— Деньги, которые Давуст забрал у туземцев! После восстания! Он заставил меня собрать всех, кого я посчитал богатыми, а потом повесил их с остальными. Мы конфисковали всё, что у них было, и поделили между собой! Он хранил свою долю в сундуке в своих покоях, а когда он исчез… я забрал их!
— Где деньги сейчас?
— Их нет! Я их потратил! На женщин… и на вино, и… и, на всё подряд!
Глокта цокнул языком.
— Так-так. —
— Я… я… я не знаю!
— Ответ неверный. — Глокта сжал ладонь, и металлические челюсти легко прошли через плоть и с тихим щелчком встретились посередине. Харкер взревел, забился и зарычал от мучения, кровь полилась из красного квадратика плоти, где раньше был сосок, и тёмными полосами потекла по бледному животу. Глокта поморщился от боли и потянул голову, пока в шее не щёлкнуло.
— Практик Иней, инквизитор истекает кровью! Будь любезен!
— Профу профения. — Лязгнуло железо, которое Иней достал из жаровни; оно светилось оранжевым. Даже там, где сидел Глокта, он чувствовал его жар.
— Нет! Нет! Я… — Слова Харкера растворились в булькающем вопле, когда Иней прижал клеймо к ране, и комната медленно наполнилась солоноватым запахом жарящегося мяса. Запахом от которого, к отвращению Глокты, в животе у него заурчало.
— Почему вы продолжаете упорствовать, Харкер? Быть может… вы предполагаете… что когда я закончу с вашими сосками, у меня иссякнут идеи? Об этом вы думаете? Что я остановлюсь на сосках?
Харкер уставился на него, пузыри слюны набуха́ли и лопались на его губах. Глокта наклонился поближе.
— О, нет-нет-нет. Это только начало. И даже не начало. Время открывается перед нами в своём безжалостной избытке. Дни, недели, и даже месяцы, если понадобится. Вы всерьёз считаете, что сможете так долго хранить свои секреты? Теперь вы принадлежите мне. Мне и этой комнате. Это не прекратится, пока я не узнаю то, что должен узнать. — Он протянул руку и сжал пальцами другой сосок Харкера. Взял клещи и раскрыл из кровавые челюсти. — Неужели так трудно понять?

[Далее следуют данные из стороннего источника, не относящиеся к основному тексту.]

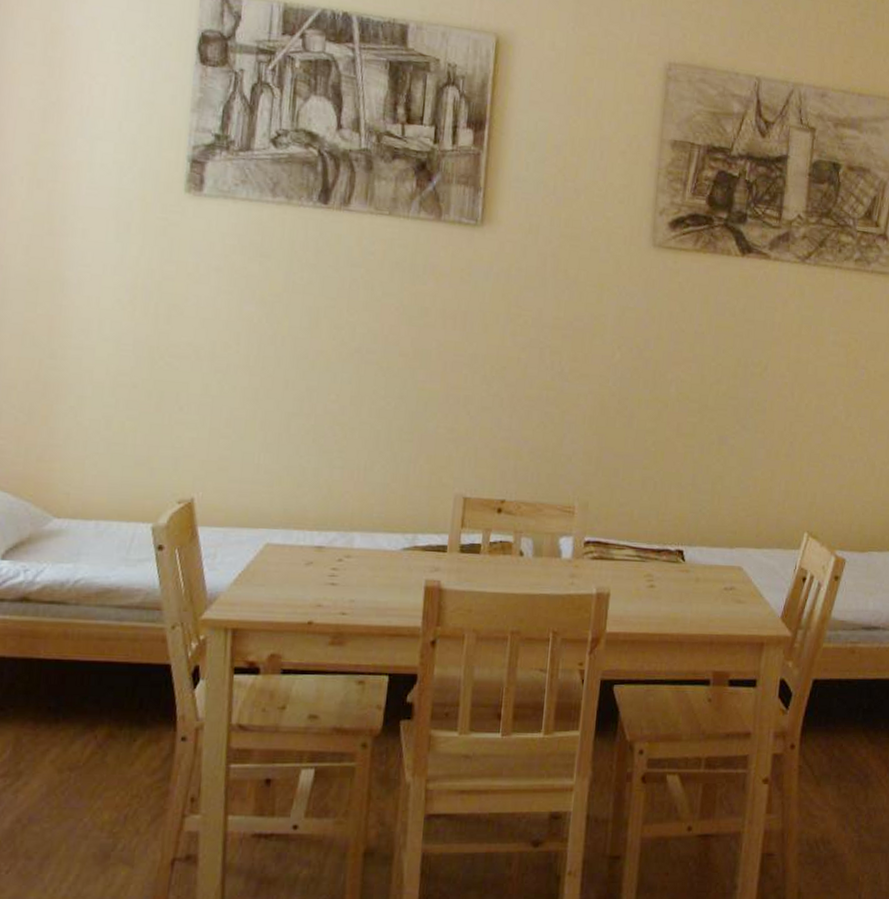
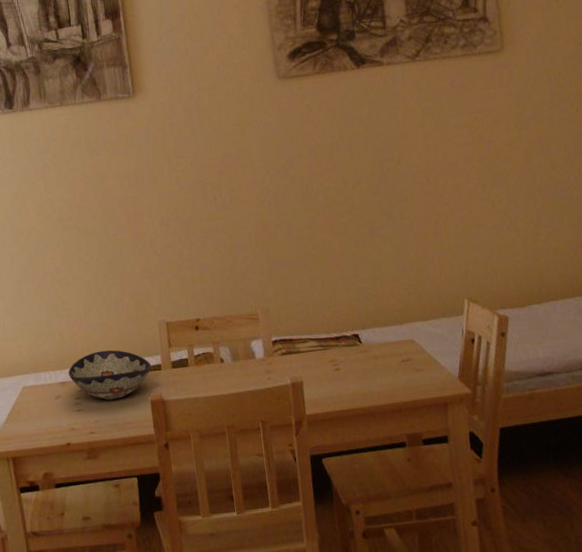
decorative bowl: none [328,516,436,578] -> present [68,350,152,400]

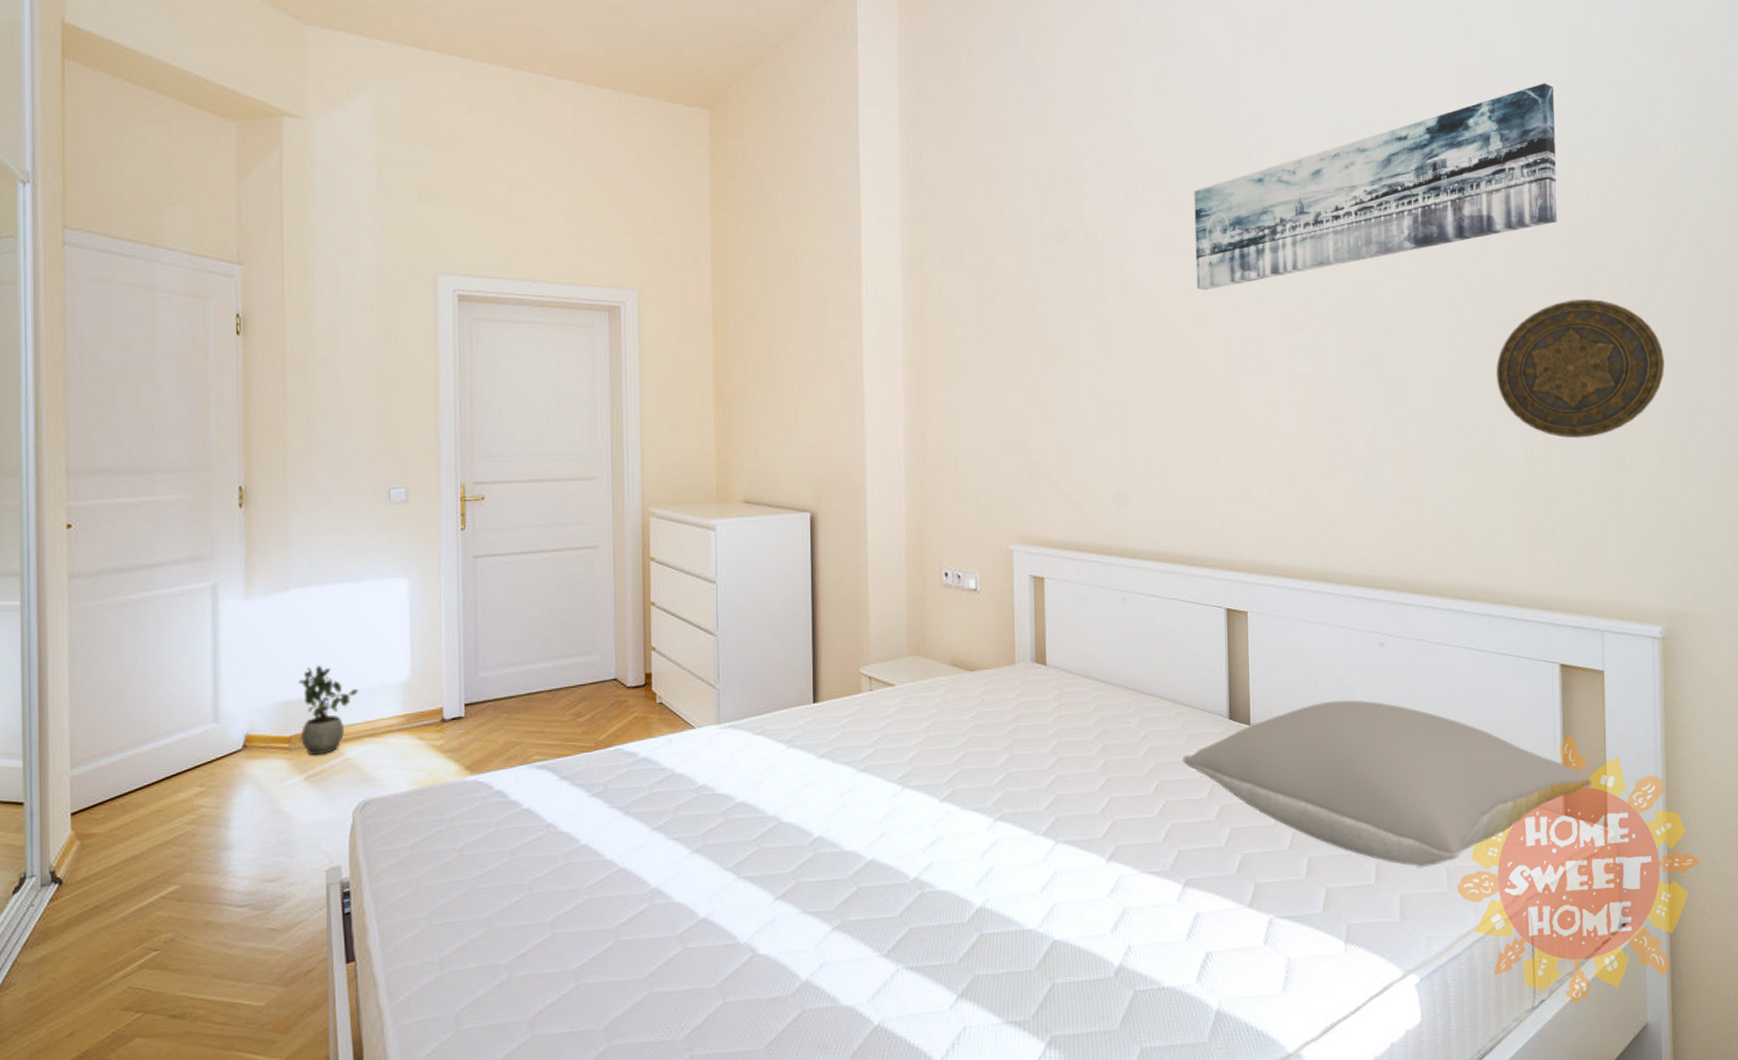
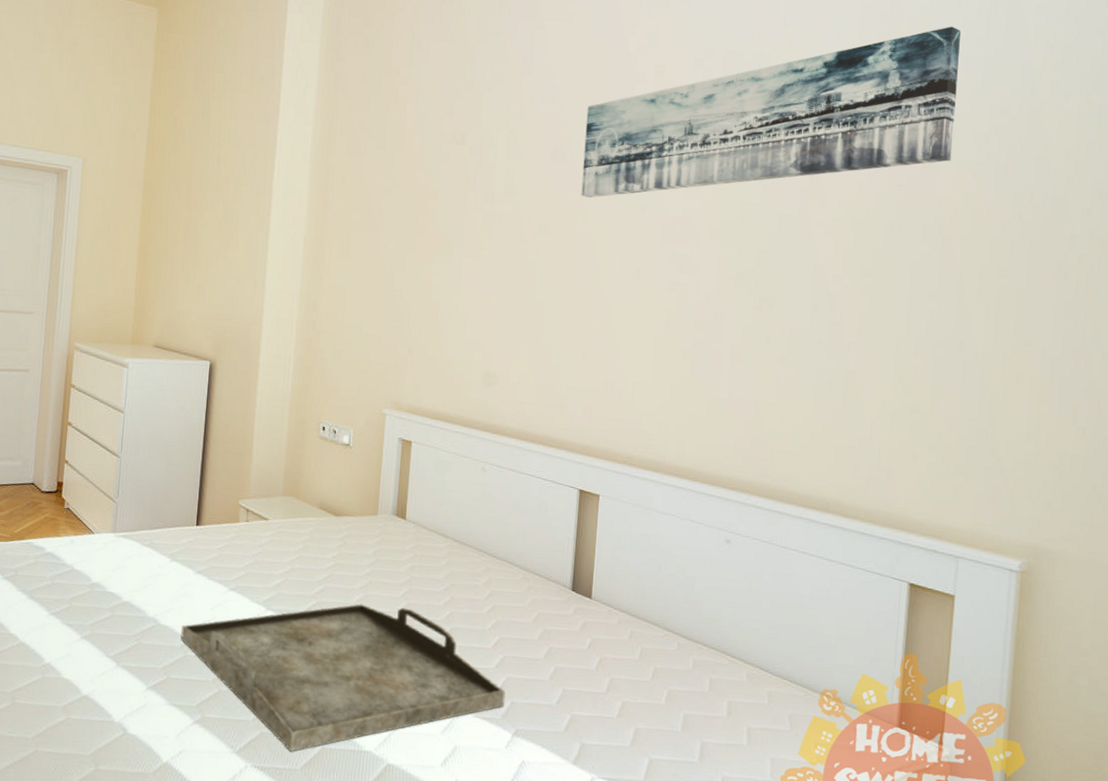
serving tray: none [808,763,1172,945] -> present [181,604,505,752]
pillow: present [1183,700,1592,867] -> none [523,587,931,754]
decorative plate: present [1496,298,1665,439] -> none [871,236,1052,371]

Столовая магистра Эйдер являла собой поистине баснословное зрелище. Алые с серебром, пурпурные с золотом, зелёные, синие и ярко-желтые ткани колыхались от лёгкого ветерка из узких окон. Ажурные мраморные панели украшали стены, а по углам стояли огромные вазы высотой с человека. На полу валялись кучи чистейших подушек, словно приглашая посетителя развалиться и с комфортом потакать своим желаниям. В высоких стеклянных колбах горели разноцветные свечи, отбрасывавшие тёплый свет во все уголки и наполнявшие воздух сладким ароматом. В конце мраморного зала прозрачная вода тихо лилась в звездообразный бассейн. Во всём этом было что-то театральное.